I was against the trade from the start. Time will tell how they both will perform. I'm still betting on Morel. I also liked Bigge and think he will be a quality reliever. A team having trouble putting its bullpen together shouldn't be giving up relievers. 

Posted
5 hours ago, Old Time Cub Fan said:

I was against the trade from the start. Time will tell how they both will perform. I'm still betting on Morel. I also liked Bigge and think he will be a quality reliever. A team having trouble putting its bullpen together shouldn't be giving up relievers. 

I lament the loss of Bigge but I don't really care about trading Morel. He's just short of 1500 career PAs now and he's put up a whopping 2.3 fWAR. Over that same 3 year stretch Paredes has put up 10.1 fWAR. I still pull the trigger every time, but given the bullpen's needs, giving up a guy who might have been your best pen arm in 2025 kind of hurts.

Posted
20 hours ago, Tryptamine said:

I lament the loss of Bigge but I don't really care about trading Morel.

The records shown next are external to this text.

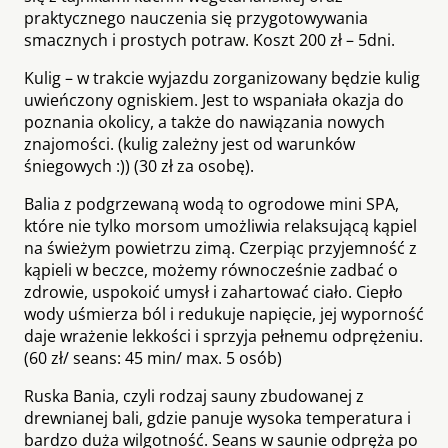
praktycznego nauczenia się przygotowywania
smacznych i prostych potraw. Koszt 200 zł – 5dni.
Kulig
– w trakcie wyjazdu zorganizowany będzie kulig
uwieńczony ogniskiem. Jest to wspaniała okazja do
poznania okolicy, a także do nawiązania nowych
znajomości. (kulig zależny jest od warunków
śniegowych :)) (30 zł za osobę).
Balia z podgrzewaną wodą to ogrodowe mini SPA,
które nie tylko morsom umożliwia relaksującą kąpiel
na świeżym powietrzu zimą. Czerpiąc przyjemność z
kąpieli w beczce, możemy równocześnie zadbać o
zdrowie, uspokoić umysł i zahartować ciało. Ciepło
wody uśmierza ból i redukuje napięcie, jej wyporność
daje wrażenie lekkości i sprzyja pełnemu odprężeniu.
(60 zł/ seans: 45 min/ max. 5 osób)
Ruska Bania, czyli rodzaj sauny zbudowanej z
drewnianej bali, gdzie panuje wysoka temperatura i
bardzo duża wilgotność. Seans w saunie odpręża po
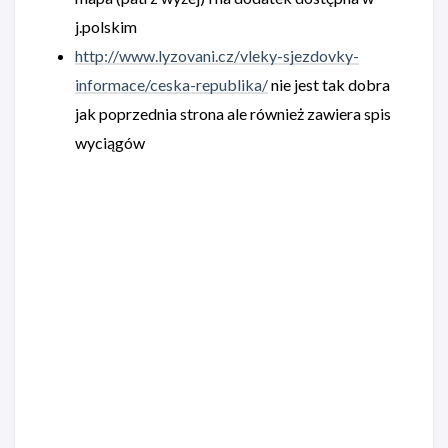
j.polskim
http://www.lyzovani.cz/vleky-sjezdovky-
informace/ceska-republika/
nie jest tak dobra
jak poprzednia strona ale również zawiera spis
wyciągów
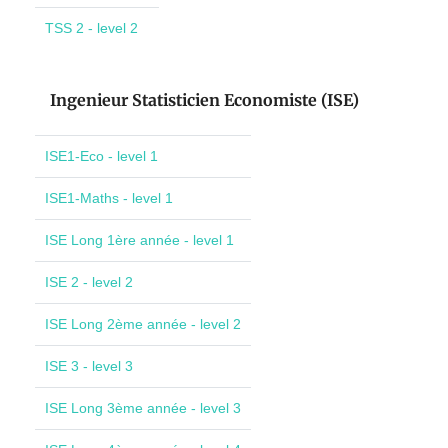
TSS 2 - level 2
Ingenieur Statisticien Economiste (ISE)
ISE1-Eco - level 1
ISE1-Maths - level 1
ISE Long 1ère année - level 1
ISE 2 - level 2
ISE Long 2ème année - level 2
ISE 3 - level 3
ISE Long 3ème année - level 3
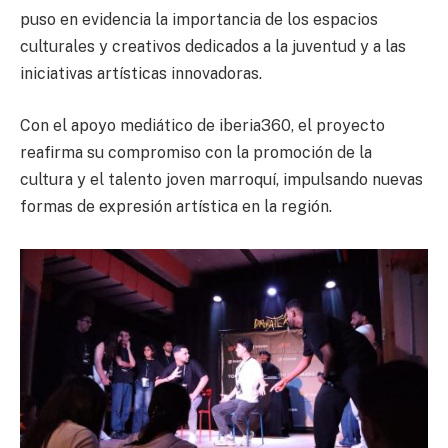
puso en evidencia la importancia de los espacios
culturales y creativos dedicados a la juventud y a las
iniciativas artísticas innovadoras.
Con el apoyo mediático de iberia360, el proyecto
reafirma su compromiso con la promoción de la
cultura y el talento joven marroquí, impulsando nuevas
formas de expresión artística en la región.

He's just short of 1500 career PAs now and he's put up a whopping 2.3 fWAR. Over that same 3 year stretch Paredes has put up 10.1 fWAR. I still pull the trigger every time, but given the bullpen's needs, giving up a guy who might have been your best pen arm in 2025 kind of hurts.

We don't know what Bigge is gonna do but they effectively replaced him with Neely who is younger and had just as much current milb success.